**Required action**
The response should contain all of the data below, reproduced exactly, and no pictures.

───── Data for this exercise ─────

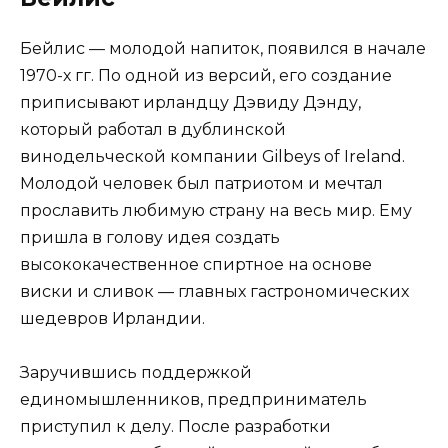
Бейлис — молодой напиток, появился в начале
1970-х гг. По одной из версий, его создание
приписывают ирландцу Дэвиду Дэнду,
который работал в дублинской
винодельческой компании Gilbeys of Ireland.
Молодой человек был патриотом и мечтал
прославить любимую страну на весь мир. Ему
пришла в голову идея создать
высококачественное спиртное на основе
виски и сливок — главных гастрономических
шедевров Ирландии.
Заручившись поддержкой
единомышленников, предприниматель
приступил к делу. После разработки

─────

**Answer box**
Бейлис — молодой напиток, появился в начале
1970-х гг. По одной из версий, его создание
приписывают ирландцу Дэвиду Дэнду,
который работал в дублинской
винодельческой компании Gilbeys of Ireland.
Молодой человек был патриотом и мечтал
прославить любимую страну на весь мир. Ему
пришла в голову идея создать
высококачественное спиртное на основе
виски и сливок — главных гастрономических
шедевров Ирландии.
Заручившись поддержкой
единомышленников, предприниматель
приступил к делу. После разработки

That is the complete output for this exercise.